> [ACTION ITEM]
Pull out every line in the items below that contains the word "para".

> [TASK INPUT]
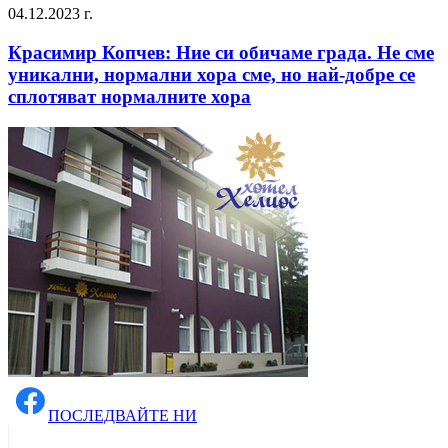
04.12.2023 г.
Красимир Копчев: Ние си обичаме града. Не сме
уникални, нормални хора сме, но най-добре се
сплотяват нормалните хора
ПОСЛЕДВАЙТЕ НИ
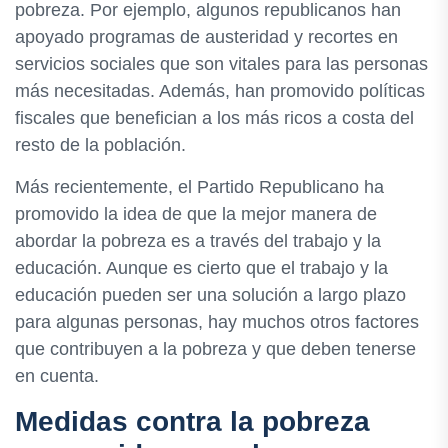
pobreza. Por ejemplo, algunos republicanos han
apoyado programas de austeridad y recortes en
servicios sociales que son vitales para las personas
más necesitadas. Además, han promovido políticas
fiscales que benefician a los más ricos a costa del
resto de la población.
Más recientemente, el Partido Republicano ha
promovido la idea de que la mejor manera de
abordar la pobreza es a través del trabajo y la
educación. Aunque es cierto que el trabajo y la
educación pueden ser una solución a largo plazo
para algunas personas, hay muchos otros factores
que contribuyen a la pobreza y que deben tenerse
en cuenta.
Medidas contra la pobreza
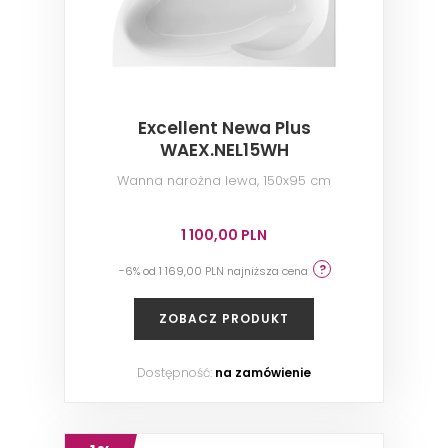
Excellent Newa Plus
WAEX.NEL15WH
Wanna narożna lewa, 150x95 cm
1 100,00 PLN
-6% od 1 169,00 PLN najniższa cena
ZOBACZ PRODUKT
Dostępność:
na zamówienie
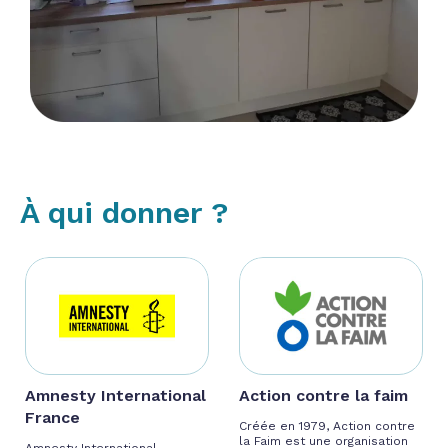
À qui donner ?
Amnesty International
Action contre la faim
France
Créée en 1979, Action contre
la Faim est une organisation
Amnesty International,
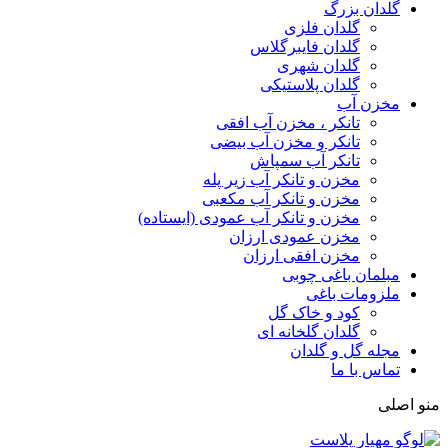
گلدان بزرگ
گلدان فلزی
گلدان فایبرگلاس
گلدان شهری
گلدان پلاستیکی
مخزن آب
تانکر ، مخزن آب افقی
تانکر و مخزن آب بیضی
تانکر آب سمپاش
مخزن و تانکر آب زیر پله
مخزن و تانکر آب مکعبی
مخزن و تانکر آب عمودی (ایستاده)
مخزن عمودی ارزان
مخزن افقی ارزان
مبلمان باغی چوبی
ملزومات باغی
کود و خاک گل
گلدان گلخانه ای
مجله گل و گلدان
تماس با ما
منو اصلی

> [EXPECTED ANSWER]
servicios sociales que son vitales para las personas
para algunas personas, hay muchos otros factores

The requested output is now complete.